Симашко удивил меня. Ростом. Симашко очень маленький. У мамы, однако, вопрос удивился от головы Мориса Давидовича. Ситок раскатывала на кухне тесто и, увидев, как писатель вышел из кабинета отца, тормознула Симашко:
– Морис, дорогой!
– Да, Александра Самсоновна. – Симашко застыл в дверном проеме на кухню.
– Зайди.
Симашко шагнул на кухню и мама покачала головой:
– Какой у тебя Морис, башка!
У Симашко размером голова не меньше, чем у ее подруги Маркизы.
Головкой подружки мама тем не менее не восторгалась, а тут…
– Что сейчас пишешь, Морис?
– Вещь одну заканчиваю, Александра Самсоновна, – неопределенно ответил писатель.
Матушка пару раз крутнула скалкой по тесту, и, бросив взгляд
– Пиши, пиши, Морис! Ты – башкастый. С такой огромный башка надо писать!
Морис Давидович не знал, что говорить. С одной стороны ему было неловко за башку, с другой – восхищение жены директора Литфонда было неподдельным, искренним, так что писателю ничего не оставалось, как сказать: "Спасибо, Александра Самсоновна".
Жил певчий дрозд
Кто в лаборатории пахари, так это Кул Аленов и Саша Шкрет. Кул успевает все. И работать, и отдыхать. Исписавшись, бросает ручку и выходит в коридор поболтать, После работы играет в настольный теннис, два раза в неделю ходит в бассейн и не забывает подумать, кого из молодок склонить к беклемишу.
Слово "беклемиш" Аленов придумал сам.
Им Кул предпочитает заниматься исключительно с молоденькими, их он вербует, – чтобы далеко не ходить, – из партнерш по настольному теннису, спутниц по походам в бассейн, кадрит на институтской дискотеке.
Пьет Кул только с устатка, – меру он знает, – только чтобы покалякать с мужиками, поволочиться. В разговоре часто роняет: "Аж брызги летят". Это когда он рассказывает о беклемише.
Лабораторные мужики относятся к нему настороженно,. женщины подтрунивают над его жадностью. Аленов никому не занимает, когда надо сдавать кому-нибудь на подарок, с.н.с. закатывает скандал.
Жмотство мало кому нравится. С другой стороны, оно свидетельствует о силе характера – Кулу наплевать, что о нем могут подумать люди.

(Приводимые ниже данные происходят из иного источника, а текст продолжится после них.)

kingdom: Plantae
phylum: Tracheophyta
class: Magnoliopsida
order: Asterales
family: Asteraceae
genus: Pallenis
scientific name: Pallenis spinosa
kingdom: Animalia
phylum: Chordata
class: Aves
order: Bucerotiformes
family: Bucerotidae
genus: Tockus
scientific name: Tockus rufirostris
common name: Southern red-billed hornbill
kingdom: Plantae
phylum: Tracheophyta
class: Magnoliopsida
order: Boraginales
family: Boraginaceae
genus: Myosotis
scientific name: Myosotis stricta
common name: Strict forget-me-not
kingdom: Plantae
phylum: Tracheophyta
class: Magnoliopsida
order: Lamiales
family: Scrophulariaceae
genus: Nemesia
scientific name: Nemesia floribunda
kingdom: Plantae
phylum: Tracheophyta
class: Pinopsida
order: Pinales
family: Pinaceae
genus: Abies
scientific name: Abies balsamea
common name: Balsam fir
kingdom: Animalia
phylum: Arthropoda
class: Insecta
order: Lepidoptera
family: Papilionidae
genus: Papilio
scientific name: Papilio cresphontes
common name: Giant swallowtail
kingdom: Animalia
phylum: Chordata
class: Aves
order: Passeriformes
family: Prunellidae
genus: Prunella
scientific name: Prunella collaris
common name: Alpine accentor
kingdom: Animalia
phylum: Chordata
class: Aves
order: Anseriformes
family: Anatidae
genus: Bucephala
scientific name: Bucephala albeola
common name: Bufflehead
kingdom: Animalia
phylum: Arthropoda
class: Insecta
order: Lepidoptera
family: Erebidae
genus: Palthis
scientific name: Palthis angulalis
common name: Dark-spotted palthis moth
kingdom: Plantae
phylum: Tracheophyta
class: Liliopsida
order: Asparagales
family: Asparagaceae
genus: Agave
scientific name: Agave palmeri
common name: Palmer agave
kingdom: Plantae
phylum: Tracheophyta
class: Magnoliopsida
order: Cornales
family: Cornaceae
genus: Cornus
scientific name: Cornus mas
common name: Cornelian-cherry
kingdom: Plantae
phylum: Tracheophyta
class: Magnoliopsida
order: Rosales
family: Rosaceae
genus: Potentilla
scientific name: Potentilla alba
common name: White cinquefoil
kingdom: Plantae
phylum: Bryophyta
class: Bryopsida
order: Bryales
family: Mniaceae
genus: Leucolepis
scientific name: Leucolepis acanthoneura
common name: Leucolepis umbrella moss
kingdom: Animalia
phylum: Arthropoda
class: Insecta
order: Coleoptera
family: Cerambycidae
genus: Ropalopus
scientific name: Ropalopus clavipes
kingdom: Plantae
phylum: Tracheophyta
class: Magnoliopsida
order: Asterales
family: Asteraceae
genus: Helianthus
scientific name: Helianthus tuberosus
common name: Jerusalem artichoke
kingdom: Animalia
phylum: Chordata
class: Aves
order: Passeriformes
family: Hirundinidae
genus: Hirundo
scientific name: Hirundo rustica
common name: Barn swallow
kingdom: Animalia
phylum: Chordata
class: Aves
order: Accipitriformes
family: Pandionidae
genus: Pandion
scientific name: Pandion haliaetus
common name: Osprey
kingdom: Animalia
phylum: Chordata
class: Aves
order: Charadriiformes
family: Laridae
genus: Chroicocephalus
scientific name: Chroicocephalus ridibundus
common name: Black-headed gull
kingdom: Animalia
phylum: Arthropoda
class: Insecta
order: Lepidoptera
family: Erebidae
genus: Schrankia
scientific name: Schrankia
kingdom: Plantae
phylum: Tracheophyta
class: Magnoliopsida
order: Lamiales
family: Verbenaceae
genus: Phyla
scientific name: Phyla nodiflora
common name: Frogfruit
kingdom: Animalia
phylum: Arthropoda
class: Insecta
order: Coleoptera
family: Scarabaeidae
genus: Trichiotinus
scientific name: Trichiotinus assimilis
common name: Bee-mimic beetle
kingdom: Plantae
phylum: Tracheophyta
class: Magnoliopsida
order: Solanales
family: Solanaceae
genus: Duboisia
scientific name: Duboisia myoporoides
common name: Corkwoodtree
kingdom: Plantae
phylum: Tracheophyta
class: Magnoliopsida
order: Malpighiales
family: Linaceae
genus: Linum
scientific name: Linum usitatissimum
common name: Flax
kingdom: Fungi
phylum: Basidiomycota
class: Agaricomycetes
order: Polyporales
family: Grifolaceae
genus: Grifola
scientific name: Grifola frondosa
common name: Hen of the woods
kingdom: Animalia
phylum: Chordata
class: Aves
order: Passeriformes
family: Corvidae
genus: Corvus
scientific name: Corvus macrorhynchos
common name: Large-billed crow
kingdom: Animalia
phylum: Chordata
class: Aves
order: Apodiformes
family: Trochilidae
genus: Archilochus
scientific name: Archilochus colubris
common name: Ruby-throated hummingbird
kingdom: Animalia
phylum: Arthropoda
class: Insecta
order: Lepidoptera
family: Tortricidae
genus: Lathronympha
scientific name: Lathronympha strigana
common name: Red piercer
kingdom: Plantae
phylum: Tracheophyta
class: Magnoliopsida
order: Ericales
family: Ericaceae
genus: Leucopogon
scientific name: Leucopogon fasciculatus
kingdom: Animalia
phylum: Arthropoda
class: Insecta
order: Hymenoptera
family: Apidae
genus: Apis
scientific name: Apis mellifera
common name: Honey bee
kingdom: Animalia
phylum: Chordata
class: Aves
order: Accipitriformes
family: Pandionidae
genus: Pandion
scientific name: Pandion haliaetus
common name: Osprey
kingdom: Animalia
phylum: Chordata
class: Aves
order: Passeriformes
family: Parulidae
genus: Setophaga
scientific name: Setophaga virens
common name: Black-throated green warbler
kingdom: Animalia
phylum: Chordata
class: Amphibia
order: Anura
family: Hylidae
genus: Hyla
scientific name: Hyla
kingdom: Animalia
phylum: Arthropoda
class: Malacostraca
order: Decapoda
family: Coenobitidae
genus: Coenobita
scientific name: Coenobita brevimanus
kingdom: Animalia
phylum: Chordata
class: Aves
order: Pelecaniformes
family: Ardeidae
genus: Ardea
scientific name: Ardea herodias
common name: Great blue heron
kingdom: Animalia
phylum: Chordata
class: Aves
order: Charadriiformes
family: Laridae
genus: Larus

Аленов учился в аспирантуре ВИЭСХа (Всесоюзный институт электрификации сельского хозяйства) у известных в своих кругах
Лебина и Эйбина. Хаки говорит, что в ВИЭСХе Кул попал в подходящую компанию. Аленов по природе сам по себе парниша проворный и, мол,
Лебин и Эйбин отточили сноровку Кула.
Хаки поддразнивал Аленова:
– Лебин, Эйбин и Кулейбин.
На что Кул настороженно вопрошал:
– Скуадра адзурра! Ты на что намекаешь?
Все у него распределено, все расписано, никуда Аленов не спешит, потому и никуда не опаздывает. Шум в комнате ему не мешает, он всегда спокоен, никогда не выходит из себя. Управляется с обедом – в общепитовской столовой ли, у кого в гостях, без разницы – за три-пять минут. Так же Кул и думает быстро, работа у прогнозиста спорится.
Другое дело – Саша Шкрет. О беклемише на работе ни слова, в настольный теннис не играет, в бассейн не ходит, переводит дух без отрыва от производства. Притомившись за расчетами, Саша снимает усталость, разминая суставы пальцев. Натруженные суставы издают треск, разминка длится минут десять. Шкрет ломает пальчики и не догадывается, что иных наших треск дюже напрягает. Сашина разминка выводит из себя Каспакова, выйдя из комнаты, где сидит Шкрет, он возмущается: "Какая дурная привычка!".
Саша работает, не поднимая головы. В комнате шум: разговаривают мужики, женщины пьют чай, режут, не закрывая ртов, по рисункам из модных журналов, кальку на выкройки, в комнату постоянно кто-то заходит, выходит. Шкрет пишет, считает, время от времени поднимает голову и что-то шепчет себе под нос.